Data:

***

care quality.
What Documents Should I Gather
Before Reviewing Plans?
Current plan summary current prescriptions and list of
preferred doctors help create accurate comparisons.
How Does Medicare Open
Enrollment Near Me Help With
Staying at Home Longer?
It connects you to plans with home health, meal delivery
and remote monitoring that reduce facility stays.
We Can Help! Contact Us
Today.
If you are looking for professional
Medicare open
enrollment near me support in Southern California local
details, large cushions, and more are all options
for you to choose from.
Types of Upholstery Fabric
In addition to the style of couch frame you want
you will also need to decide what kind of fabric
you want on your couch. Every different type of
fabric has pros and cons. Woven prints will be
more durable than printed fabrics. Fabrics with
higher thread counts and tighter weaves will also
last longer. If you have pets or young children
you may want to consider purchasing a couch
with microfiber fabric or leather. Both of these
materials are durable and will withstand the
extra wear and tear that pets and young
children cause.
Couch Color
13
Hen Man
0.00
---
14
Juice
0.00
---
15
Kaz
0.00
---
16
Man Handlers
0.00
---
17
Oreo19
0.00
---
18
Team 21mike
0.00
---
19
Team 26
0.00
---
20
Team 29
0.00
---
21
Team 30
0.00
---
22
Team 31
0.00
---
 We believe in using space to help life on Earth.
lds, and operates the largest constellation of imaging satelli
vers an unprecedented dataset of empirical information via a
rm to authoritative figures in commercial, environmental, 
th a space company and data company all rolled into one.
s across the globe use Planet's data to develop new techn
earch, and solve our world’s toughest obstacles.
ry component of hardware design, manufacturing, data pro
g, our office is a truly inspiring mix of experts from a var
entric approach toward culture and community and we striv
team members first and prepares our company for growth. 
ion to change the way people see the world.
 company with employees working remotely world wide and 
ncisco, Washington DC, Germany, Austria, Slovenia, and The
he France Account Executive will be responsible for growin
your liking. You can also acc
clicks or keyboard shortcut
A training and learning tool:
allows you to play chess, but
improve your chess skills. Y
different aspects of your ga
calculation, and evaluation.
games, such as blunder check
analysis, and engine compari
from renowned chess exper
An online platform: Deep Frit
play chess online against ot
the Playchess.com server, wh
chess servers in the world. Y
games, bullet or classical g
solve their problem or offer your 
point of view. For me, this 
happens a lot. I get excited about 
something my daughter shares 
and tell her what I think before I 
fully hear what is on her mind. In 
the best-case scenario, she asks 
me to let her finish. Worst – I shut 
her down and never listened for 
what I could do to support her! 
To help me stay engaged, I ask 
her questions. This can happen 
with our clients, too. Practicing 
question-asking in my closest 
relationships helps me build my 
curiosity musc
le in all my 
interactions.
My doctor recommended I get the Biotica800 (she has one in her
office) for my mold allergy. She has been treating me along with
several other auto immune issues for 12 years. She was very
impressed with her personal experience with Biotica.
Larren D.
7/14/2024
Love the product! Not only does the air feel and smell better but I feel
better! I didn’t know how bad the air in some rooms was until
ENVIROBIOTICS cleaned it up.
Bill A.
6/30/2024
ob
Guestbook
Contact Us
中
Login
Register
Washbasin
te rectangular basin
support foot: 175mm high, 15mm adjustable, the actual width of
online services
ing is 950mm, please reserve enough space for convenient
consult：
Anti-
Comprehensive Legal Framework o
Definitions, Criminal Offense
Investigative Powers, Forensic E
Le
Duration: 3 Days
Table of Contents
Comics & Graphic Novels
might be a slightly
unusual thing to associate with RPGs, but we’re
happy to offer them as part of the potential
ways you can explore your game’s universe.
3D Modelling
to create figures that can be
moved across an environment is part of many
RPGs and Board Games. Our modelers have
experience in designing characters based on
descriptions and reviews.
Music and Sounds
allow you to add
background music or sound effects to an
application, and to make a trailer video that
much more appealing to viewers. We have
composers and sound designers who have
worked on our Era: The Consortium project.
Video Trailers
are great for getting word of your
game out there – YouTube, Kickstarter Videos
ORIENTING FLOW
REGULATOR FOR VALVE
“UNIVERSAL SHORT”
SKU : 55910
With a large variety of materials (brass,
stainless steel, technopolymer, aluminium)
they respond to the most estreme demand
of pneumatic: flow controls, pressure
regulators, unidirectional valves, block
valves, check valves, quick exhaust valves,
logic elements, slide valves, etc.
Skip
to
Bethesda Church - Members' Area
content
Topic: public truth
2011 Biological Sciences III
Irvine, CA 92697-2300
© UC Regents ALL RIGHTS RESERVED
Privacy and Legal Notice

***

Copy every line of the material above in which the word "experience" appears.

Response to the exercise:
impressed with her personal experience with Biotica.
experience in designing characters based on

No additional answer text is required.